● **PROBLEM STATEMENT**:
Find every line in the records below that holds the word "they", and copy it out.

*** DATA SUPPLIED ***

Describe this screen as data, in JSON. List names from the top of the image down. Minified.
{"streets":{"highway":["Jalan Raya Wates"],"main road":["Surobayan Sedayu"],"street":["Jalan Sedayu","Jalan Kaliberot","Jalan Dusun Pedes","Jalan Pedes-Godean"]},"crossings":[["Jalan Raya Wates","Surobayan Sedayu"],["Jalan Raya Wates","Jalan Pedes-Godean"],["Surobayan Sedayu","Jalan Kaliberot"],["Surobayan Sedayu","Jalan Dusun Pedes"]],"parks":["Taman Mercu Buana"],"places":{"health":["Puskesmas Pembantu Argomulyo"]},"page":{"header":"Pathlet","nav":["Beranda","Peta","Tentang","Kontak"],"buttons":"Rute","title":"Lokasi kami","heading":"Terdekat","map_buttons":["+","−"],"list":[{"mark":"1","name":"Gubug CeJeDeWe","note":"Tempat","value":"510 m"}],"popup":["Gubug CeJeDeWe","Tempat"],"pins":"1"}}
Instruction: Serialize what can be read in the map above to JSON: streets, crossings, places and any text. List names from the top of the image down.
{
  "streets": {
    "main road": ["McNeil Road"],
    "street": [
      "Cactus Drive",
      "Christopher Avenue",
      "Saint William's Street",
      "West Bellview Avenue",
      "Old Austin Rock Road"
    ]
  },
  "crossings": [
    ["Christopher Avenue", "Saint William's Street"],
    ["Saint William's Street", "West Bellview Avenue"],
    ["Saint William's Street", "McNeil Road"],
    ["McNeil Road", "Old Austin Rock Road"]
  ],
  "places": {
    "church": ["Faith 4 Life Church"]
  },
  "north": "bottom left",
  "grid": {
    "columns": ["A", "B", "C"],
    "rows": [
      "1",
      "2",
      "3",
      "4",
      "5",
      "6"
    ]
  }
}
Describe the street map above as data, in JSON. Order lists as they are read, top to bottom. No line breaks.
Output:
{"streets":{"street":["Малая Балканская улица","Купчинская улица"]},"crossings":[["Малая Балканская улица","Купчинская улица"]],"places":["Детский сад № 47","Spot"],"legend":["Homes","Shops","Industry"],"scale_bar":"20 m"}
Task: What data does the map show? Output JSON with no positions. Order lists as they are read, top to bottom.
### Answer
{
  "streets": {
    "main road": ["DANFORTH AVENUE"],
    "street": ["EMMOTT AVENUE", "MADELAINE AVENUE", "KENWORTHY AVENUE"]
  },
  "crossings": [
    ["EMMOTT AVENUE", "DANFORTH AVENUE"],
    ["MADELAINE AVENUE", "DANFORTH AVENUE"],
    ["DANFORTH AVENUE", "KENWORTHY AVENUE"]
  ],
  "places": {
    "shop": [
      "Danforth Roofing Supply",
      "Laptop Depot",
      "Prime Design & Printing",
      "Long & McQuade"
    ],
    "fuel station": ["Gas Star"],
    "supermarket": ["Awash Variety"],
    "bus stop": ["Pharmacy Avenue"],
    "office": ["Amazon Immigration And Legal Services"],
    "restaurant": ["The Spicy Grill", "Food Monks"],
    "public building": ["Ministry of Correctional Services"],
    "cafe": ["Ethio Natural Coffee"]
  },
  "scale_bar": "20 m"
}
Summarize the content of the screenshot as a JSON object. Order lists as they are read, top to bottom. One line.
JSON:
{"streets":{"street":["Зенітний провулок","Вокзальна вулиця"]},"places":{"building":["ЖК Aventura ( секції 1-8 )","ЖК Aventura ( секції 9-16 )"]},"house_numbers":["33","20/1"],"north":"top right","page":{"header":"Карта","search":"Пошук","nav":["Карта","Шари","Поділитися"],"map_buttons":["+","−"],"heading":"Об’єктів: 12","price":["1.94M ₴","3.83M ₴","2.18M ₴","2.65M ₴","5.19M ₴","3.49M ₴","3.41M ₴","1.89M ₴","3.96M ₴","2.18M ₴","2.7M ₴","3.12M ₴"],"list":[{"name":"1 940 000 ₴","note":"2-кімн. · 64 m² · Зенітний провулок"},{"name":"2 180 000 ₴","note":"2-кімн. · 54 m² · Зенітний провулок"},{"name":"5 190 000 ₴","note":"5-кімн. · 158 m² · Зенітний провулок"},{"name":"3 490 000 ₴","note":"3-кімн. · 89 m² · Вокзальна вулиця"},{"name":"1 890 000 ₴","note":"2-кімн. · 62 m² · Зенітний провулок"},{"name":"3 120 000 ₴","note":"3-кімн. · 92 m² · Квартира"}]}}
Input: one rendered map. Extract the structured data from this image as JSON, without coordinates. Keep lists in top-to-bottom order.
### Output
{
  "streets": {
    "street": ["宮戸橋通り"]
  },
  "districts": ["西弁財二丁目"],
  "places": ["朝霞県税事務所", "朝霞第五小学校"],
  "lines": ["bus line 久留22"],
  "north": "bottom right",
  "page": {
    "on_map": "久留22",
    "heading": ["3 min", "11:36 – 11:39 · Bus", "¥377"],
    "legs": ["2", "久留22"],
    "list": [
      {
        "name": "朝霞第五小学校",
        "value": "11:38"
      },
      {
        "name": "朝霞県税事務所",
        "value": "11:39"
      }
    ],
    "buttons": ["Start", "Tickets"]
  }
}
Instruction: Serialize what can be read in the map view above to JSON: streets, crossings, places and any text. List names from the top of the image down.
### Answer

*** End of DATA SUPPLIED ***

● **EXERCISE ANSWER**:
Describe the street map above as data, in JSON. Order lists as they are read, top to bottom. No line breaks.
Task: What data does the map show? Output JSON with no positions. Order lists as they are read, top to bottom.
Summarize the content of the screenshot as a JSON object. Order lists as they are read, top to bottom. One line.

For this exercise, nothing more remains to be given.